Riz Ahmed, who appeared on the 2016 HBO miniseries The Night Of with Williams, tells Rolling Stone: “This is a devastating loss. Michael K. Williams gave us some of TV’s most iconic characters. He had a strength and sensitivity that rarely go together, all wrapped up in a style uniquely his own, both on and off set. His talent was only matched by the size of his heart — he was incredibly generous. He looked out for me in many ways when we worked together. His work is already timeless, and it will live on.”

Williams was open about his battles with substance abuse and had spoken about relapsing multiple times throughout his life. “There were certain things that I normalized [growing up]; the violence and the murder,” he told Men’s Health last year. “And how much [police] criminalize adolescent behavior. My issues went another way, and that took me down the road of chronic abuse. I can’t say I came out of the neighborhood unscathed. You’re either using or selling. I was a user.”

In a brutally candid 2012 profile for NJ.com, Williams opened up about his battles with cocaine both before and after his star turn on The Wire. “I was playing with fire,” he said of his early days of drug abuse. “It was just a matter of time before I got caught and my business ended up on the cover of a tabloid or I went to jail or, worse, I ended up dead. When I look back on it now, I don’t know how I didn’t end up in a body bag.

“I had no money … I was broke,” he added. “People didn’t even call me Mike, they called me Omar. But that wasn’t unusual because everybody had an alias. No one was called their government [name] on the block, so they called me Omar or ‘O.’ That mixed with my identity crisis and my addiction — and it was not a good mix. I had to stop trying to be Omar and just be Mike.”
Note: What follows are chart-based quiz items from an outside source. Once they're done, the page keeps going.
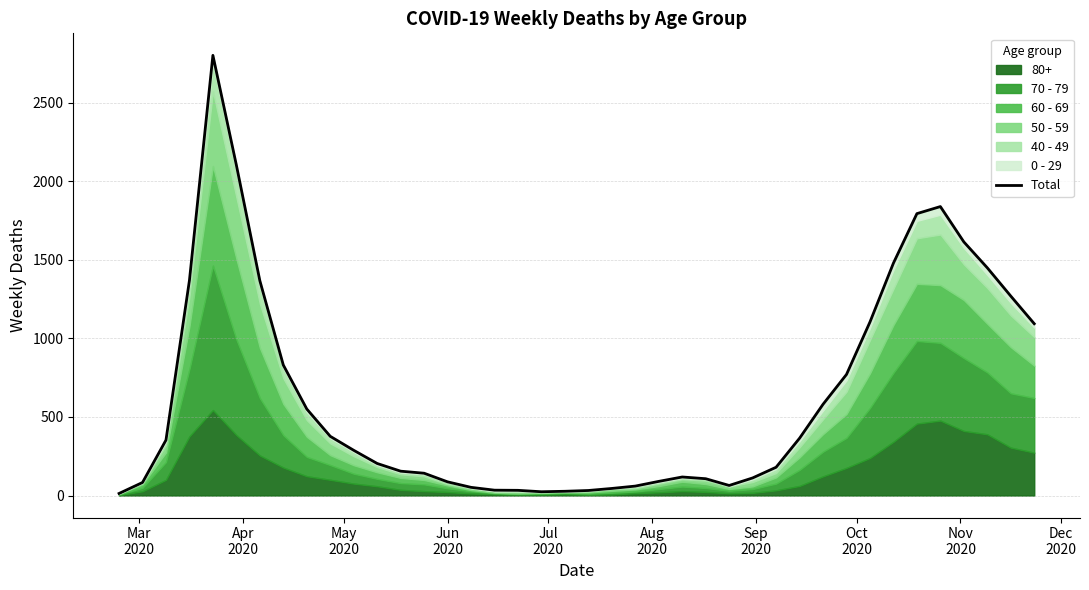

Does the chart have visible grid lines?

Yes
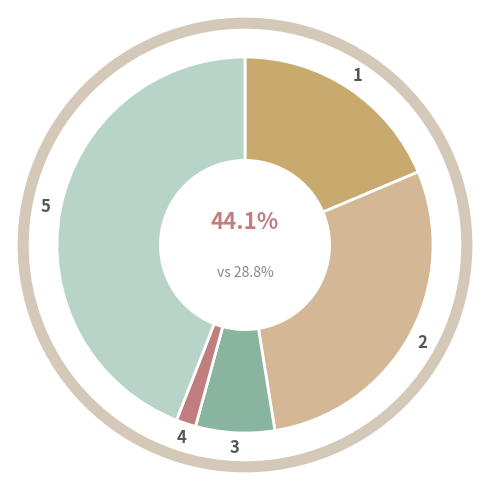

True or false: Robbery accounts for 36% of the total.

False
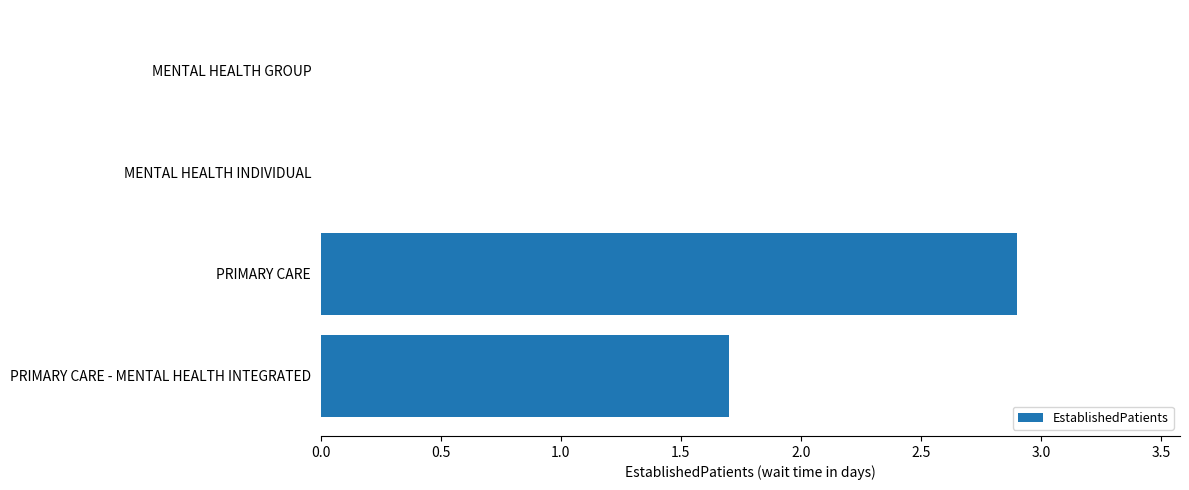

Which has a higher value, MENTAL HEALTH INDIVIDUAL or PRIMARY CARE?

PRIMARY CARE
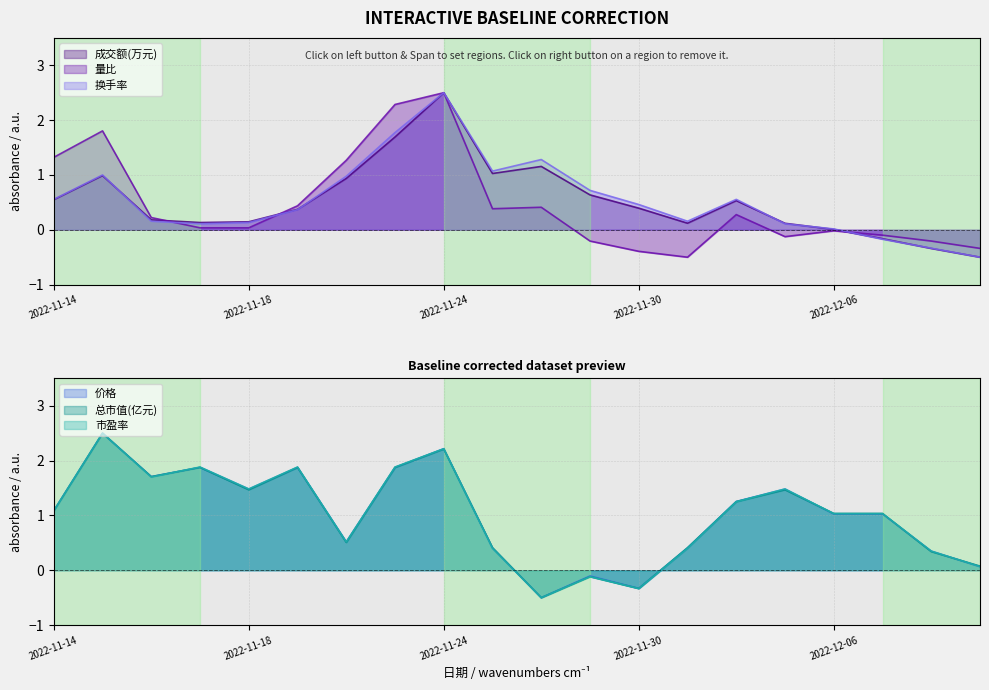

At how many categories does at least one series exceed 0?

20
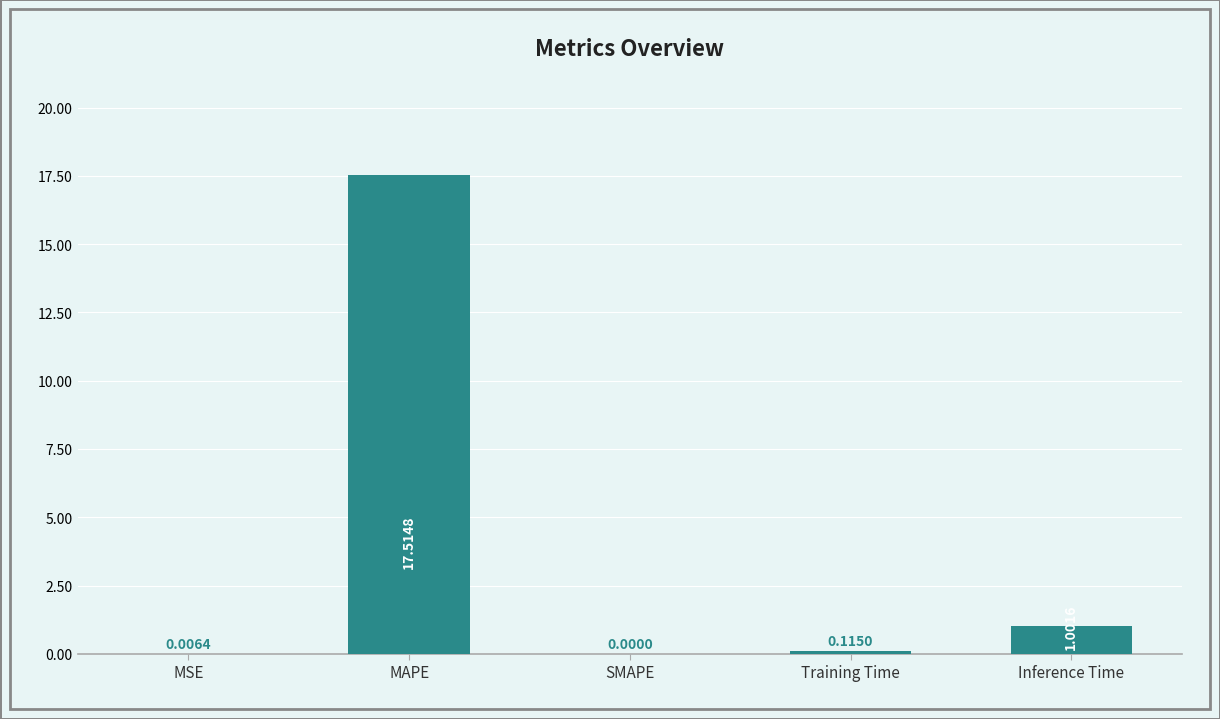

Where is the data nearest to the value 8?

Inference Time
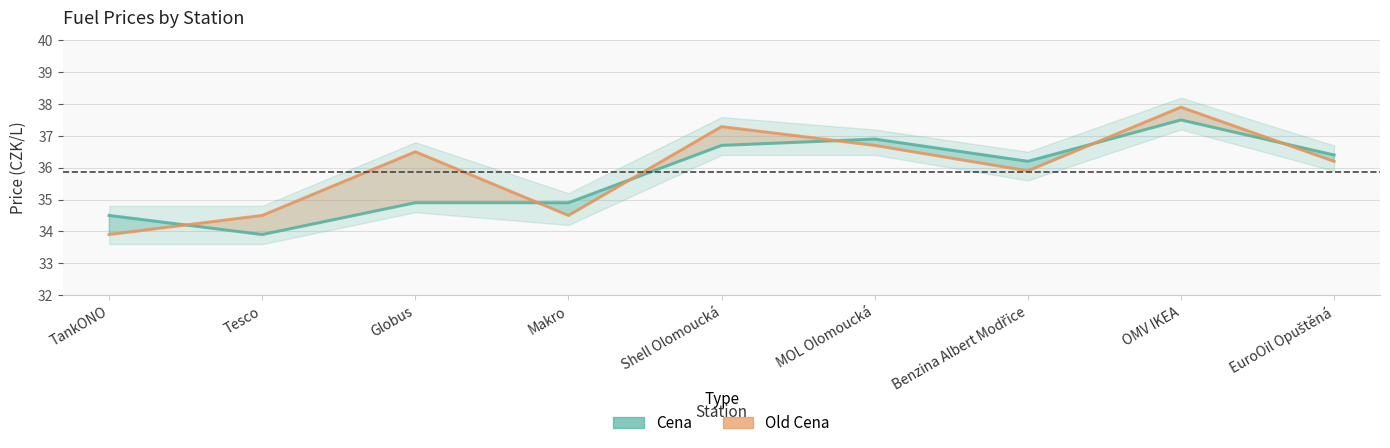

Which has a higher value, Benzina Albert Modřice or Tesco?

Benzina Albert Modřice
He most recently appeared in last year’s HBO horror series Lovecraft County as Montrose Freeman, father to Jonathan Majors’ Atticus Freeman. The role earned Williams his fifth Emmy nomination, following recognition for his work in When They See Us, Vice, The Night Of, and his portrayal of Bessie Smith’s husband in the 2015 TV movie Bessie.
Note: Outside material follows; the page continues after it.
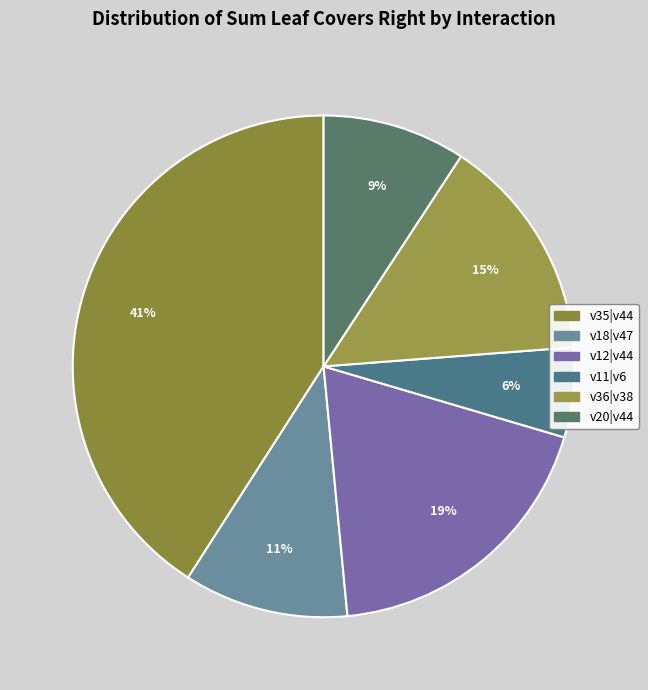

To the nearest percent, what is the difference between the v12|v44 and v11|v6 slice percentages?

13%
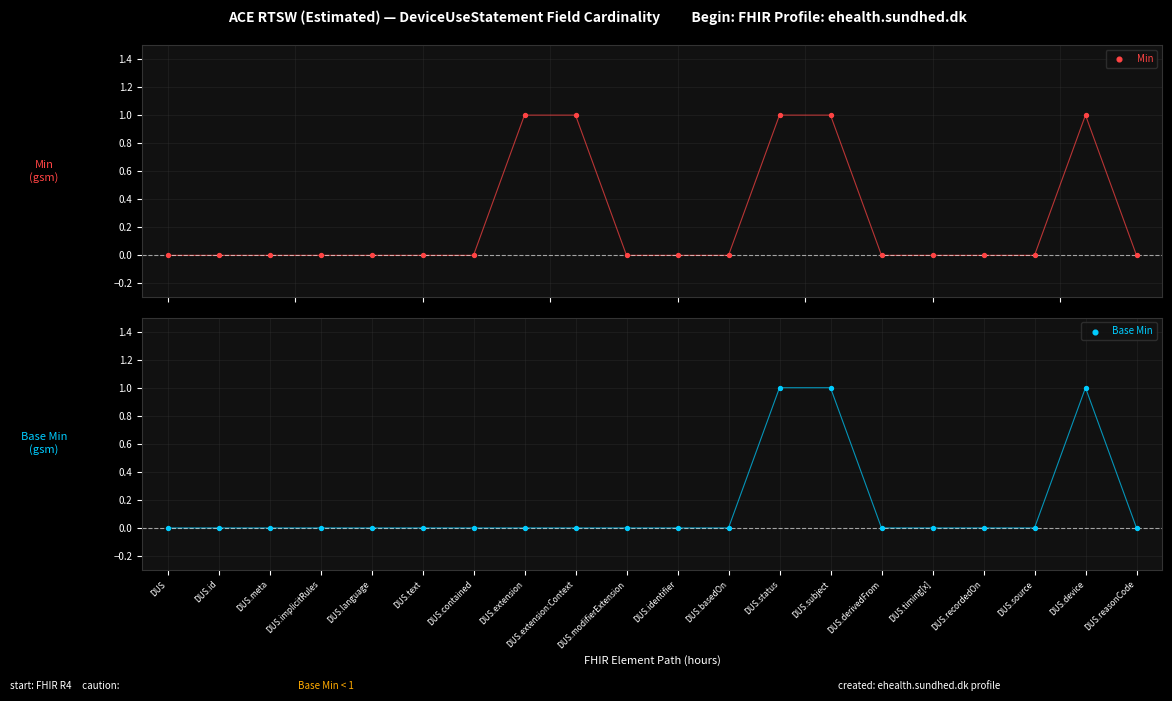

Which series reaches the maximum Y coordinate?

Min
“That show woke up a lot of demons. A lot,” Williams told Men’s Health of Lovecraft. “It cut me really close to the bone. I have family members one generation removed from me who were sharecroppers — who were alive during Jim Crow. I got trauma passed down. As people of color in Hollywood, entertainment, a lot of times we don’t pay attention to the fact that we sell trauma.”

In a lengthy Instagram post, When They See Us creator Ava DuVernay reminisced on her time working with Williams on the award-winning miniseries about the Central Park Five. “I remember the times you’d come on set even when you weren’t on the call sheet,” the director began. “Just to share a hug. To cheer us on. Strolling in like the King you were.” DuVernay cited the personal connection Williams had to the story, having grown up in New York City around the same time as the young men who were falsely accused in the infamous 1989 rape case, and described his devotion to the role and mentorship of the series’ cast of newcomers.

“You, brother, touched many,” she concluded her post. “Through your personal interactions big and small, through your community activism, through your struggles, through your triumphs, through your glorious work. You moved many. You moved me. What you doubted in life, be certain of now, dear brother. Be certain. You were a flash of love — now gone. But never forgotten.”